Will insurance cover that?

career aspirations

The American healthcare system is unique and confusing when compared to similar first-world countries.

We don’t have universally funded health care, although the Affordable Care Act is sometimes regarded as a tentative step in that general direction. But for now, there are multiple insurance providers and multiple tiers of insurance, and all that means it’s really hard to know when and if certain procedures or treatments will be covered.
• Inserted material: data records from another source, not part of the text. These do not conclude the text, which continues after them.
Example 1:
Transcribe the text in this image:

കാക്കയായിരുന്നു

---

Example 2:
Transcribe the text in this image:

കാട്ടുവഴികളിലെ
Then there’s the fact that “health insurance” covers trips to the doctor with the flu, or a trip to the emergency room with a broken arm, but it won’t cover glasses or dental cleanings. If you need those, you’ll need vision and dental coverage, respectively.

If you need rehab

Alcohol and drug addiction is one of the biggest challenges anyone can face in a lifetime. Addiction often starts small and then grows and grows until it takes over our lives. Once we realize there’s a problem, we’ll likely feel the need to take quick action because of the whole “If you don’t do it now, you might lose your nerve” thing. But one thing that stops people from immediately entering a rehab facility is the insurance question. It’s virtually impossible to know that insurance will cover in-patient treatment without asking someone first, and the idea of asking someone can be enough to make nervous addicts say, “Nevermind. This is too complicated.” More and more rehab facilities realize that insurance can seem like an insurmountable hurdle, and so they have a way for you to input your information on their website. So if you have United Healthcare, you can go to the facility’s website and find out if United Healthcare covers rehab costs. That allows you to get the information you need without having to pick up the phone and talk to someone.

Cosmetic procedures

It’s easy to scoff at people who get cosmetic surgery. They’re often derided as vain or shallow somehow, even if they’re actresses working in film or TV. Show business is a incredibly vain and shallow industry that occasionally requires weird things from the people it employs. But aside from that, there are some reasons where cosmetic surgery is needed for medical reasons. A deviated septum can be a perfectly valid medical reason for a rhinoplasty, commonly referred to as a nose job. There’s also a condition called Dermatochalasis in which droopy eyelids can make the people who have it look tired all the time. However, the excess eyelid skin can cause vision problems, which might mean that a blepharoplasty, or eye lift, is necessary. Health insurance companies will often cover cosmetic procedures if they’re deemed “medically necessary,” and sometimes their version of necessary won’t line up with the definition you or your eye doctor use. The best thing you can do when dealing with a condition that could go either way is to talk to your doctor. If they think an insurance company will approve the procedure as medically necessary, then it’s worth giving it a shot. If they don’t think so, then you have to ask yourself whether or not you’d be willing to pay for the procedure out-of-pocket.